When I learned about the story, the fictional conversation with the Devil, I suggested he read it at the local literary salon. He looked at me very seriously and said, “You know the iron cages at the top corners of the Alhóndiga, where they hung the heads of Allende and others, rebels against the Spanish, and let them rot for years?”

I nodded.

“Well, that’s why they do it,” he said, as if he were talking of just yesterday.

I nodded again, as if I understood.

I told a friend of mine, who has written many books in Northern California, about my Mexican writer friend. I told him about the conversation with the Diablo, and that it was a fine piece of writing that should be published in the States. My California writer friend asked for a copy. My friend sent the story north, but then, after a week of consideration, asked that it be returned, since he feared that it might affect his visa status.

Hoping to help finalize things–move them along, so to speak, I mentioned, in a pique of disappointment, that the National Security Agency had probably already detected the word “devil” in the email transmission. It was, after all, a country where at least 40% of the people followed an orthodox religious conservatism. Perhaps a higher percentage in the intelligence agencies. And those people were probably sniff-sensitive to something like conversation with the Devil, and detected either the smell of heresy or a whiff of conspiracy.

That was several Mondays ago. Monday morning is when he and his French friend write at the café that has the best coffee in Central Mexico. His email transmissions have ceased, I learned from the Frenchman. Telephone calls go unanswered. He does not show up at the café. And I do not think he will be coming to the next literary salon reading, scheduled for a week from today.

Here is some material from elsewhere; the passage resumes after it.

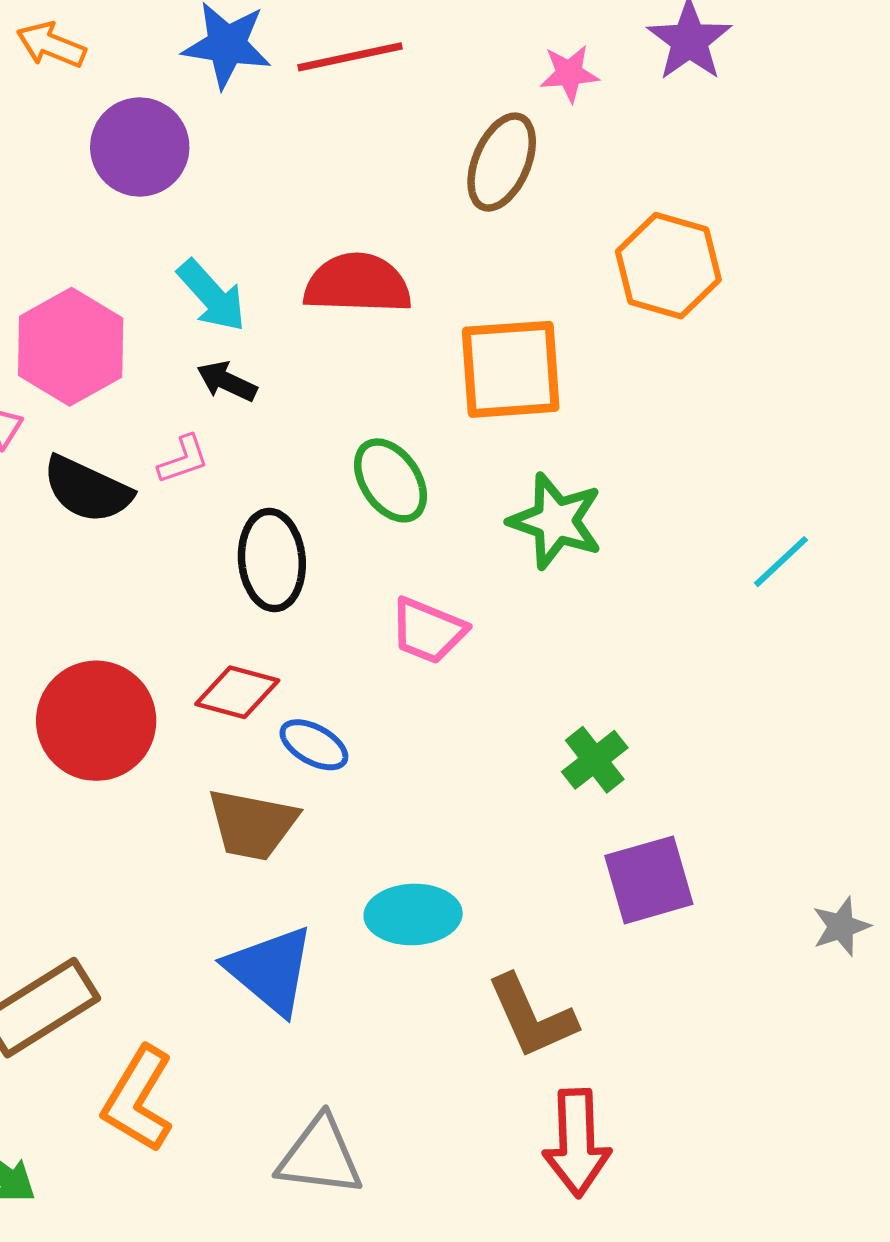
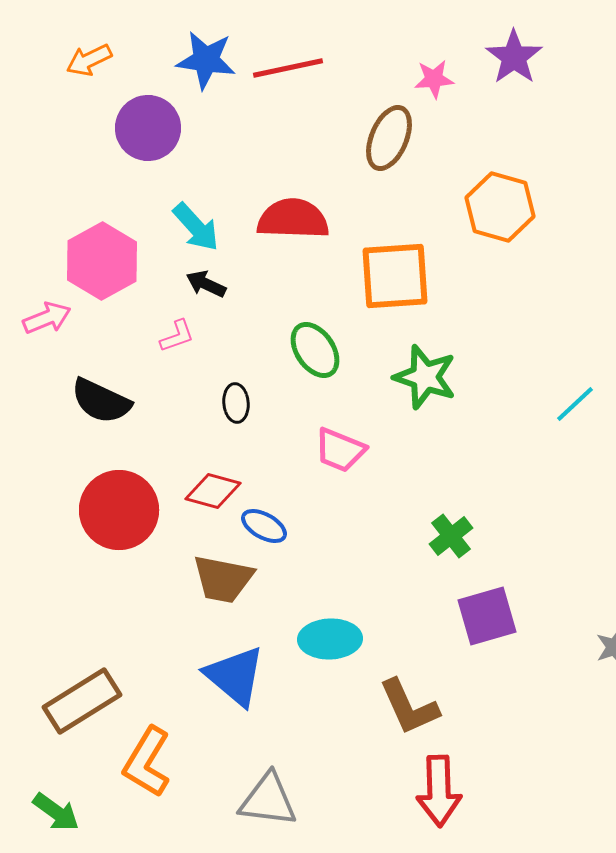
orange arrow: (51, 45) -> (89, 60), turned -48
black semicircle: (87, 489) -> (101, 401), moved
black ellipse: (272, 560) -> (236, 403), size x0.6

Any good Mexican publisher who reads this report should consider sending men in black, at night, with flash lights, to find the manuscript. And take it. Out of his hands, so to speak. They should publish it, change his name entirely and, here and there, elements of his style, to protect him from recognition. Mexico’s federal attorney general will have to work out ahead of time the mechanics of full protection from any foreign or domestic governmental or ecclesiastical agency, observing the Constitution’s strict reaffirmation of the co-existence of fiction and reality. In this way, all of us will be able to read one of Mexico’s great writers. Whoever that may actually be.